Marjorie Thery

JOURNALISTE À BILAN

Bébés génétiquement modifiés: danger ou progrès?

Ce sera peut-être le point de bascule pour enfin déclencher un véritable débat public sur l’avenir du séquençage de l’ADN humain. Faut-il pouvoir le modifier?

Sciences  Ce sera peut-être le point de bascule pour enfin déclencher un véritable débat public sur l’avenir du séquençage de l’ADN humain. Faut-il pouvoir le modifier? Ou s’en servir uniquement pour le diagnostic médical? Depuis fin novembre, le monde scientifique est en émoi après l’annonce de la naissance de jumelles à l’ADN modifié en Chine. Ces naissances posent ce sujet brûlant sur la table, d’autant que les technologies liées au séquençage de l’ADN ont fait des bonds spectaculaires. 

Le facteur économique a également joué un rôle d’accélérateur, puisque le premier séquençage de l’ADN humain il y a une quinzaine d’années avait coûté des milliards et nécessité l’appui de scientifiques du monde entier. Aujourd’hui, on peut faire séquencer son ADN pour quelques centaines de francs. 

La modification de l’ADN de ces bébés n’avait pas pour but de faire en sorte qu’ils aient les yeux bleus ou un QI plus élevé, mais de les rendre résistants au virus du sida. Même si le politiquement correct veut que la plupart des réactions à ces naissances se fassent sur un ton offusqué aujourd’hui, il n’est pas impossible que dans quinze ou vingt ans, tous les bébés soient des OGM et que des outils comme les vaccins passent pour préhistoriques. Pour la communauté médicale, si un moyen existe de soigner, voire d’éviter des maladies mortelles et coûteuses à la société, n’est-il pas de son devoir de les utiliser? Le débat ne fait que commencer.
□ □ □ □
→ Consigne:
Extrayez de l'article ci-dessus sur les bébés génétiquement modifiés tout ce qui va de « Marjorie Thery » jusqu'à « des bonds spectaculaires. », sans y changer un mot.

(Données extraites d'une collection)
□ □ □ □
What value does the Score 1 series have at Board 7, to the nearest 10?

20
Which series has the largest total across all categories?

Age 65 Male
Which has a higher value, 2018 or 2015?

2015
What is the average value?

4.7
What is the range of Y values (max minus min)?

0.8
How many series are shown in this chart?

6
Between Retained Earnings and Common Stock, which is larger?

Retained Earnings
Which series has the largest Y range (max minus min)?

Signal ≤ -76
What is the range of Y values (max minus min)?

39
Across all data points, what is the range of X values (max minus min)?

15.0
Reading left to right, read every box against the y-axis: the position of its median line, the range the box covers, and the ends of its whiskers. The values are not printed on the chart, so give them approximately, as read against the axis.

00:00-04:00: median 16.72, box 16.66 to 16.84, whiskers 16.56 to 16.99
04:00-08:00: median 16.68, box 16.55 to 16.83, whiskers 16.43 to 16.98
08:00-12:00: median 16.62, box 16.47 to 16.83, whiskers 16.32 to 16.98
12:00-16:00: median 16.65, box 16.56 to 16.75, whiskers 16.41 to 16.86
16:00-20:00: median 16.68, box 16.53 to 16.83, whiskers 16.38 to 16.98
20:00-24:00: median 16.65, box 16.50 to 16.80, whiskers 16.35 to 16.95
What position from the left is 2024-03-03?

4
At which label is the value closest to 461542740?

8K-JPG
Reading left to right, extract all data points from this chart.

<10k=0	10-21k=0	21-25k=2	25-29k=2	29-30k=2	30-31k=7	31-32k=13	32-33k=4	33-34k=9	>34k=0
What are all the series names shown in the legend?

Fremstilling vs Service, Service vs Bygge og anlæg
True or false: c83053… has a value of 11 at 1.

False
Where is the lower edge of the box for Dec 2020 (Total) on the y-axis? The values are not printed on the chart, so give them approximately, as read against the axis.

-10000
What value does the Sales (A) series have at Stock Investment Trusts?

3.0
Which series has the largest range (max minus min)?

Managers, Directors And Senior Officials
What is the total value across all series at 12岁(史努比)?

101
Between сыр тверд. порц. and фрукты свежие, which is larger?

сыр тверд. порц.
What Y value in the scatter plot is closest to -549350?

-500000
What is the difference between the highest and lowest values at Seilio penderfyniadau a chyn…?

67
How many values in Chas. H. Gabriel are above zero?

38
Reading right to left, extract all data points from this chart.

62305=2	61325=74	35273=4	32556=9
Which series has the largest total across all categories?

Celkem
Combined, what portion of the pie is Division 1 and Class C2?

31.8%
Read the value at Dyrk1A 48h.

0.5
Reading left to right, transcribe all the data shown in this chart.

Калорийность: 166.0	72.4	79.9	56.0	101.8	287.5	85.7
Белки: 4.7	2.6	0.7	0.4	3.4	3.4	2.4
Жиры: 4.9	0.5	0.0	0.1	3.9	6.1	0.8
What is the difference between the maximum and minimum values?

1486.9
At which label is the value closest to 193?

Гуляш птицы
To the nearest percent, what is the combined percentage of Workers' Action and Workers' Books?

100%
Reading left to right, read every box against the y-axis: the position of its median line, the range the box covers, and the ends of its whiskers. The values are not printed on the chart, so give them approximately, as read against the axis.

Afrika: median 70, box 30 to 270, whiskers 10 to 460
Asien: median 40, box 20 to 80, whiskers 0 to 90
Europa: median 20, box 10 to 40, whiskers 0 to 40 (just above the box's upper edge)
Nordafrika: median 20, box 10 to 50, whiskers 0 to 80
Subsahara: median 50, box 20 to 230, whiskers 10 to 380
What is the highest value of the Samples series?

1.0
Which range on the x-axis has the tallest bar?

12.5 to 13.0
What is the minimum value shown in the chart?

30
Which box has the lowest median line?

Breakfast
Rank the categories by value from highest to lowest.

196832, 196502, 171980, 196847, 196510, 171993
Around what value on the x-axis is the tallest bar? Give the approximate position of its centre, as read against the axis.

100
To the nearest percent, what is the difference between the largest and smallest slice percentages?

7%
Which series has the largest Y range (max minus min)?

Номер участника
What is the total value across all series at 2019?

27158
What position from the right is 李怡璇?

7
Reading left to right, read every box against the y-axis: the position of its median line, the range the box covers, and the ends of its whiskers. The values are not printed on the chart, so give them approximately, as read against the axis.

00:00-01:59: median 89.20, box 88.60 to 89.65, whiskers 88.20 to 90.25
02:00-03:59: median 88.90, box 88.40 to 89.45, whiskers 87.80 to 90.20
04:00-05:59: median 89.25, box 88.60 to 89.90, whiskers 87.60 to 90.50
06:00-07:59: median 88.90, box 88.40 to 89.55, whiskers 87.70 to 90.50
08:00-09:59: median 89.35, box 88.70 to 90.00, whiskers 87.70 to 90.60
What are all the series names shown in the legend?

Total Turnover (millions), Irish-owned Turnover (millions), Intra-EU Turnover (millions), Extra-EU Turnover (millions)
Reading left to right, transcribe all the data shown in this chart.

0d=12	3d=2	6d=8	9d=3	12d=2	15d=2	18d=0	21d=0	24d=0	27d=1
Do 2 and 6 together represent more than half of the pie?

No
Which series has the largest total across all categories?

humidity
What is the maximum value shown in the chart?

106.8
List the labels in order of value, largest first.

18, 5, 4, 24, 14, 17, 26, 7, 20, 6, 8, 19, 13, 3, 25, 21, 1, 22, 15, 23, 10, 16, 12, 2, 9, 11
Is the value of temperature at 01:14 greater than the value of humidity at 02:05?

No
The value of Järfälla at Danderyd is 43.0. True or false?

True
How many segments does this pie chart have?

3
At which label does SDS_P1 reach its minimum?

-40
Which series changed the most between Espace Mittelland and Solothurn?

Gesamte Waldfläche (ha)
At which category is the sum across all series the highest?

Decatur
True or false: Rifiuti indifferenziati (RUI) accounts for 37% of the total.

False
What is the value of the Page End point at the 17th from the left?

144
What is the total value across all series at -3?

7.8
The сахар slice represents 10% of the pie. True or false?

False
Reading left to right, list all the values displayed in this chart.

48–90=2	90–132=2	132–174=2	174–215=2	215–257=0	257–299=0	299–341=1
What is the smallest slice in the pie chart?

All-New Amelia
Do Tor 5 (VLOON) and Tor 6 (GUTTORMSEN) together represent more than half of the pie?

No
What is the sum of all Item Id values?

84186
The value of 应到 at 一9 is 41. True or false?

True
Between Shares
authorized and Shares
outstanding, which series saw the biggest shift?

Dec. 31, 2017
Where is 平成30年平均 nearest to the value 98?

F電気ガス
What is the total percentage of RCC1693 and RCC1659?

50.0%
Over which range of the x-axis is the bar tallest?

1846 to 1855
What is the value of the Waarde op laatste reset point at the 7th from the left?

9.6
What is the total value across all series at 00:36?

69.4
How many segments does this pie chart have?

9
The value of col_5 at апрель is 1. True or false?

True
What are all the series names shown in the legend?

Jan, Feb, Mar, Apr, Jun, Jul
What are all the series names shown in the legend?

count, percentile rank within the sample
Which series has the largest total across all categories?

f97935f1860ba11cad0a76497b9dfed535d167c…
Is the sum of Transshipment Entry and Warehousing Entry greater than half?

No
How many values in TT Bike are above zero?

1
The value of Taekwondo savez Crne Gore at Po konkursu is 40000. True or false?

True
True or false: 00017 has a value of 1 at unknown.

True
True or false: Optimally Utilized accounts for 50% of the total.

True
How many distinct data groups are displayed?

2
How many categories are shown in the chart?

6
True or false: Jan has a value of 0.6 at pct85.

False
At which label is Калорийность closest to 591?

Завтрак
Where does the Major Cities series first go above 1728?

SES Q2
□ □ □ □
→ Résultat obtenu:
Marjorie Thery

JOURNALISTE À BILAN

Bébés génétiquement modifiés: danger ou progrès?

Ce sera peut-être le point de bascule pour enfin déclencher un véritable débat public sur l’avenir du séquençage de l’ADN humain. Faut-il pouvoir le modifier?

Sciences  Ce sera peut-être le point de bascule pour enfin déclencher un véritable débat public sur l’avenir du séquençage de l’ADN humain. Faut-il pouvoir le modifier? Ou s’en servir uniquement pour le diagnostic médical? Depuis fin novembre, le monde scientifique est en émoi après l’annonce de la naissance de jumelles à l’ADN modifié en Chine. Ces naissances posent ce sujet brûlant sur la table, d’autant que les technologies liées au séquençage de l’ADN ont fait des bonds spectaculaires.